Last year’s overly-hyped but fatally-crippled Dreamgirls, despite its flawless casting, intriguing plot, and vast Oscar nominations, had me dig out my old Destiny’s Child CDs and use them as coasters for a week or so following. Its failure to find a successful balance oaf music and plot driving script meant it was overlong and song numbers were more annoying than exciting. To further dump on any of its achievements, the fact Dreamgirls was outdone by Disney TV movie/lifestyle phenomenon High School Musical, along with its cast of young, beautiful, carefree cockrings is ultimately embarrassing. It fell at all the criteria High School Musical excelled in, and the same can be said for Elijah Wood and his retardedly Happy Feet.
In this day and age of the silver screen is there still room for the classic musical? The uprising of high budget TV dramas running on movie budgets, and movie goers often just looking for 90 minutes of droll, mindless entertainment to fill some time raises the question is it worth the effort?. Censorship laws now allow gritty subject matters, and TV shows like The Wire, depicting corruption of Baltimore city would be hilariously out of place if set to music. Though after seeing Hairspray…a musical depicting corruption and racism in Baltimore city, this previous comment should possibly be reclined.

## Given records
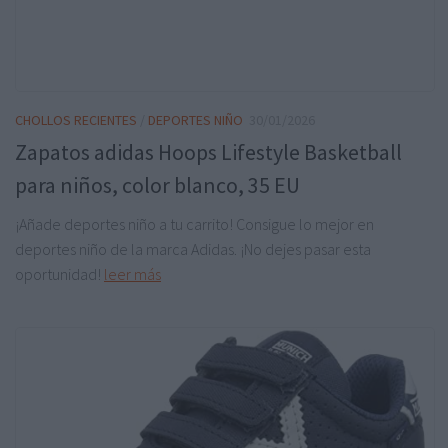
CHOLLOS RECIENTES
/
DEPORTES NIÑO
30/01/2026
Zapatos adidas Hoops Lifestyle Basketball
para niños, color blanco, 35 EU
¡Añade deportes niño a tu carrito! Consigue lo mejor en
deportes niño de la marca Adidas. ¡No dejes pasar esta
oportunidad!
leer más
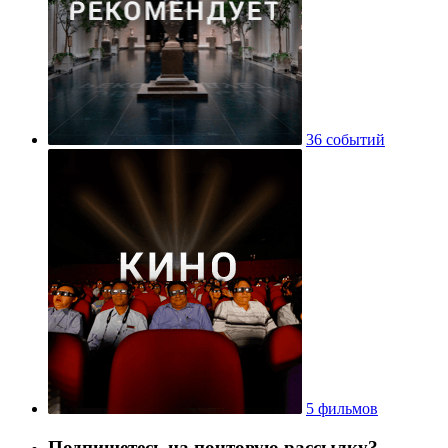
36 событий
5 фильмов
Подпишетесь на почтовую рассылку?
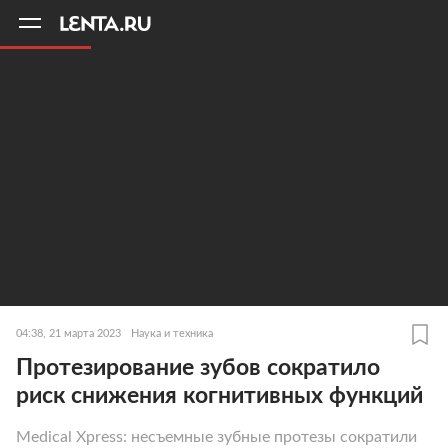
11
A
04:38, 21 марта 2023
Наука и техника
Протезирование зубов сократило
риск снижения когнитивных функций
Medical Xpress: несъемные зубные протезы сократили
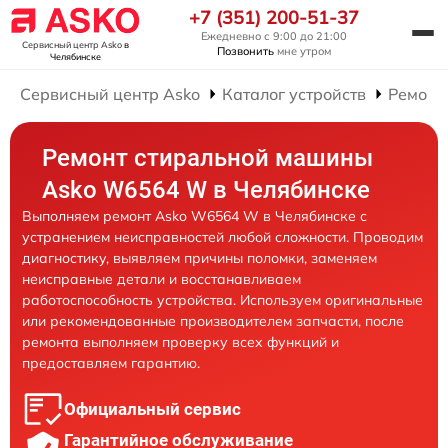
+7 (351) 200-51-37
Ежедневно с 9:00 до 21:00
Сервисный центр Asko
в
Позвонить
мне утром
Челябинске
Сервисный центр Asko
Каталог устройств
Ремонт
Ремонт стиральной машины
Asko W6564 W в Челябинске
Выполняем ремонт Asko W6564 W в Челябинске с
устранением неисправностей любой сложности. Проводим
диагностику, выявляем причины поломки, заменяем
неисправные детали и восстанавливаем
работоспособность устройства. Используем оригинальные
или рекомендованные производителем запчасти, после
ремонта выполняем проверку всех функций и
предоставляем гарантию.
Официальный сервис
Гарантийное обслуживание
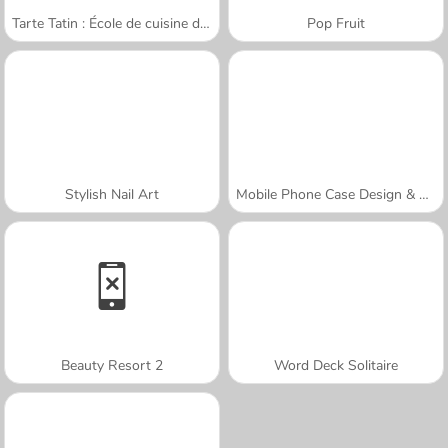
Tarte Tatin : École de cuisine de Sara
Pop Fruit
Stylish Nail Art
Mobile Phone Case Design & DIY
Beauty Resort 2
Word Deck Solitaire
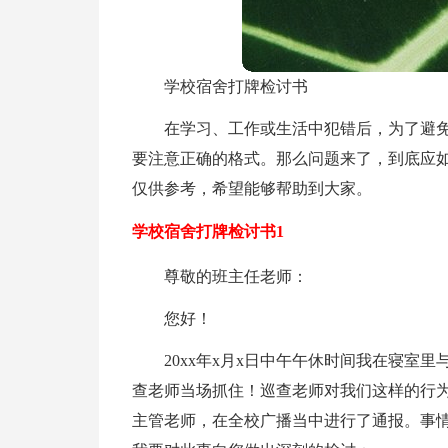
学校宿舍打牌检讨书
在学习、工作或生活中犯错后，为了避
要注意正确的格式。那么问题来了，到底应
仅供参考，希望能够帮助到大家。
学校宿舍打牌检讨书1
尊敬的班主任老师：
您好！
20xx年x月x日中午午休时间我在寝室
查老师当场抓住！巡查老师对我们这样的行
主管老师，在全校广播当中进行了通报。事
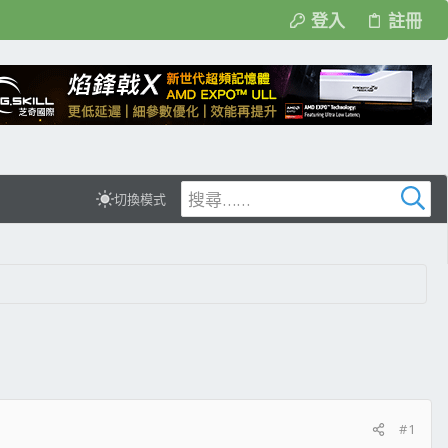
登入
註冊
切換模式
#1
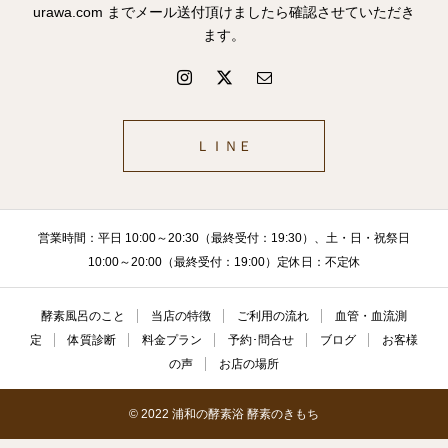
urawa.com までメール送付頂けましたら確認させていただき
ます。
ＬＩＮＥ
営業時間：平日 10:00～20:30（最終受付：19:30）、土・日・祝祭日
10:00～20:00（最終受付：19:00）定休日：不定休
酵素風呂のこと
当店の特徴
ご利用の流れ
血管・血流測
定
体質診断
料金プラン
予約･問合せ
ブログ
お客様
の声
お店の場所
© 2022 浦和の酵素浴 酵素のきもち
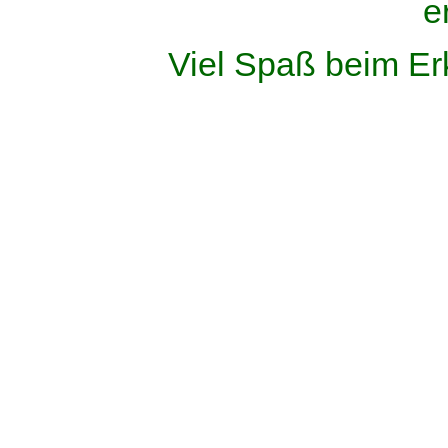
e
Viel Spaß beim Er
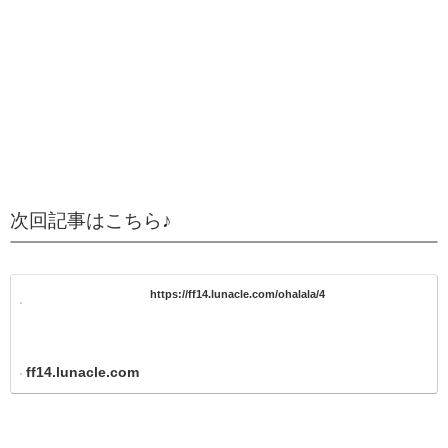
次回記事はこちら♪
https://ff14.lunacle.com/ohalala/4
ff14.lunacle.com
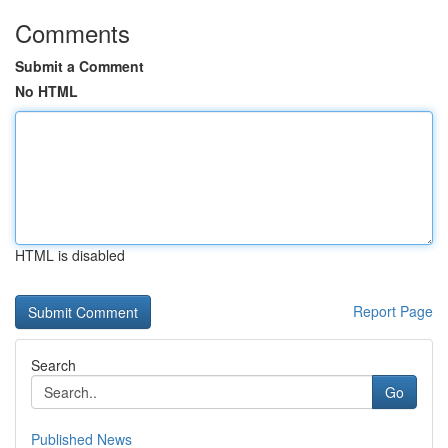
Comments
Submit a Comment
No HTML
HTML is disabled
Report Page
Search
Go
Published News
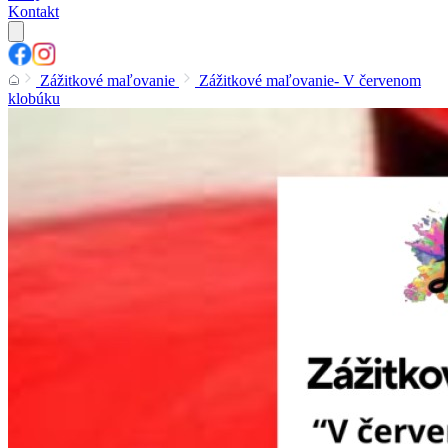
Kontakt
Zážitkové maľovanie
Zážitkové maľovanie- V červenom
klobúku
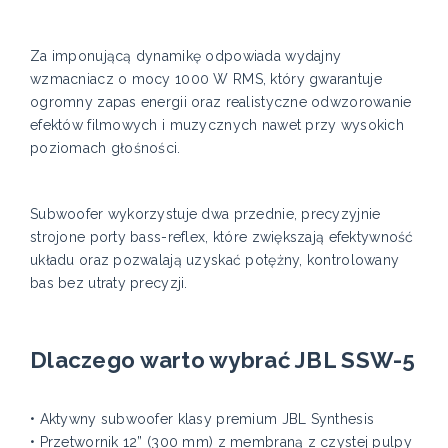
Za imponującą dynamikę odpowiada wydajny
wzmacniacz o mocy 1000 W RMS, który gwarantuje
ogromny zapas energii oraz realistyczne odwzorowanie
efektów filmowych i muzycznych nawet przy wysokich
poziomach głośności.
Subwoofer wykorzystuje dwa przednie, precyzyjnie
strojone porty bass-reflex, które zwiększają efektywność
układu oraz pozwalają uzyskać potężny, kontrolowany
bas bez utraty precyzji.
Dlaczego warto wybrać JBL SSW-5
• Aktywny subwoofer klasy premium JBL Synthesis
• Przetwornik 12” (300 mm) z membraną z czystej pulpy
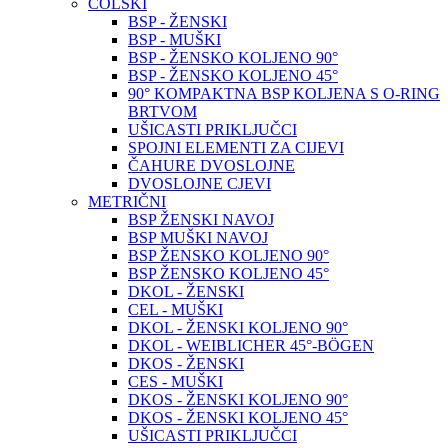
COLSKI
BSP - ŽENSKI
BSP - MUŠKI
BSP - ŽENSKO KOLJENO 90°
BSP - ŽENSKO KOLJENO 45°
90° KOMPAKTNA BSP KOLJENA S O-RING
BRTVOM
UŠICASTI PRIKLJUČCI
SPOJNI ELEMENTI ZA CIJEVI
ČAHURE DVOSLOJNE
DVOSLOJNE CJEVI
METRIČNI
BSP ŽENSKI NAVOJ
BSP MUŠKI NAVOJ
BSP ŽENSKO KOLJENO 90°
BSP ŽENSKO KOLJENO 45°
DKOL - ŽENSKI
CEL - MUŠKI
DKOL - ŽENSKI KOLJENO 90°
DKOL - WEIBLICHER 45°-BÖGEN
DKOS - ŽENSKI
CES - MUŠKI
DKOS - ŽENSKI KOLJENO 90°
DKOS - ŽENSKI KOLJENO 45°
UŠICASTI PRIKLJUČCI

## Actions to take
**A)** Using the review of movie musicals above, decide whether each statement agrees with it, giving yes or no and quoting the words that settle it. (i) The review says Dreamgirls was outdone by High School Musical. (ii) The review says The Wire depicts corruption in Baltimore. (iii) The review says Dreamgirls earned few Oscar nominations.
**B)** Pick up the review of movie musicals after its last sentence and carry it on.

## Answers to this exercise
**A)**
(i) Yes: "the fact Dreamgirls was outdone by Disney TV movie/lifestyle phenomenon High School Musical"
(ii) Yes: "TV shows like The Wire, depicting corruption of Baltimore city"
(iii) No: "vast Oscar nominations"

**B)**
The movie is told through the eyes of the naïve and morbidly obese Tracy (Nikki Blonsky). Bored throughout the school day, she lives for the moment every day she can run home and tune into the dance fest ‘Corey Collins Show’…jumping up and down like an utter cretin through every second of it. The cast of the show are all members of Tracy’s school, which of course is the only school in Baltimore, and heart-throb bellend ‘Link’ (Zak Efron), struts the corridors waiting to be knifed in the face by a fellow, more badass classmate. To cut a long story short, Tracy ends up on the show to the distaste of Michelle Pfeiffer and her spoilt twat of a daughter, and begins a campaign for the integration of blacks on TV along with Queen Latifah and the black dance community of Baltimore.
Shown through the eyes of a child, the handling of the racial themes of the movie were in fact very successful. Although ignorant, Tracy’s failure to see any problem with integration is borderline endearing. However, in my opinion there was more room to gritty up the musical a little bit with some king of lynching scene set to a catchy 60s beat. No matter how much of a child audience it would have alienated...the harsh reality of racism would have been better realised, plus the movie would have been at least three times more awesome...right.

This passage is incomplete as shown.